Turbulent magneto-convection is one of the fundamental processes in stellar interiors being it at the core of energy and mass transport, dynamo action, and mixing of elements.
We conduct a proof-of-concept for the realization of numerical simulations of compressible, stellar magneto-convection on a three-dimensional Cartesian grid with the code RAMSES.
We adapted the code to deal with highly subsonic turbulence, typical of stellar convective flows, by implementing a well-balanced scheme in the numerical solver.
As a result, we are able to simulate stellar convection zones while preserving the equilibrium profiles of the stellar interior.
We test our implementation by performing a resolution study on a portion of convection zone of a low-mass AGB star undergoing a He-shell flash thermal pulse.
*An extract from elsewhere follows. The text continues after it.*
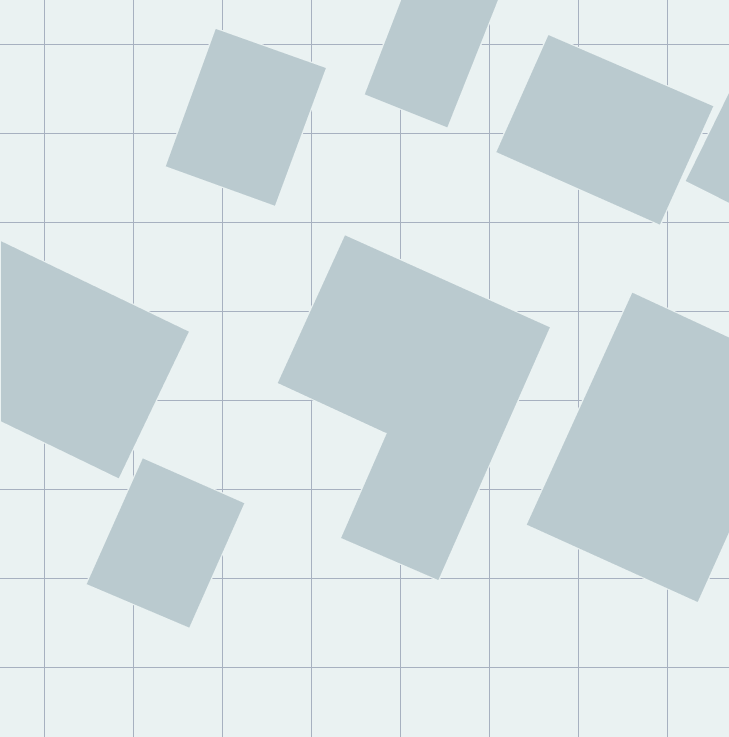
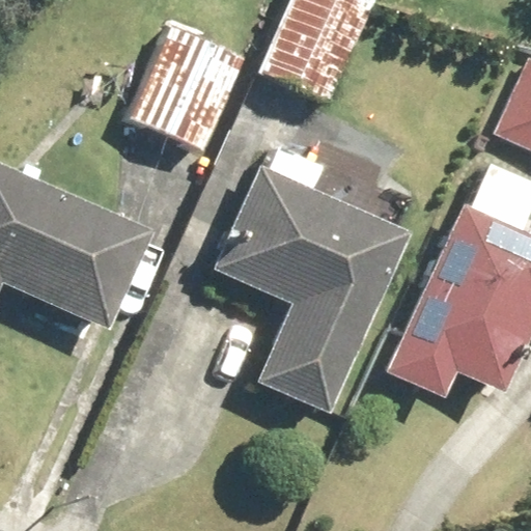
building: [495,34,714,225] -> none
building: [86,457,245,629] -> none

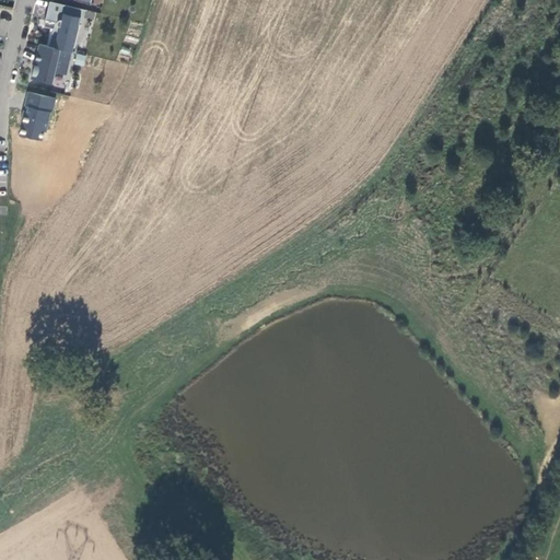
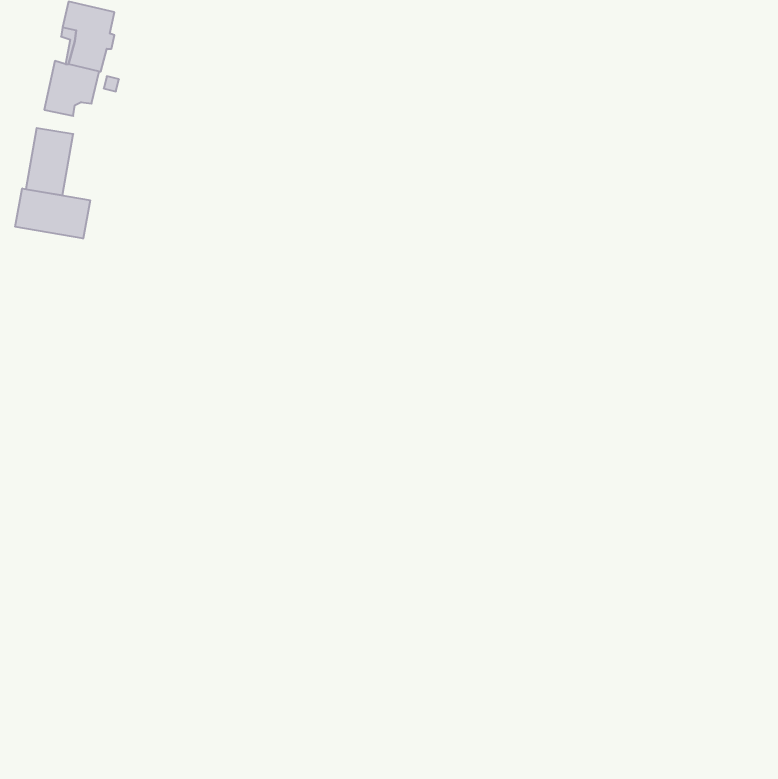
building: none -> [15,188,90,239]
For each resolution we run a hydrodynamical (HD) and a magneto-hydrodynamical (MHD) simulation and obtain, from small perturbations around the equilibrium profiles, a fully developed convection zone within 1'000 s.
For the MHD runs, a turbulent small-scale dynamo generates magnetic fields with strength around 18% - 37% of the equipartition value.
We present the properties of the convective flows and magnetic fields, as well as a preliminary study on the generation and propagation of waves above the convective shell.
We conclude by discussing future developments related to this project.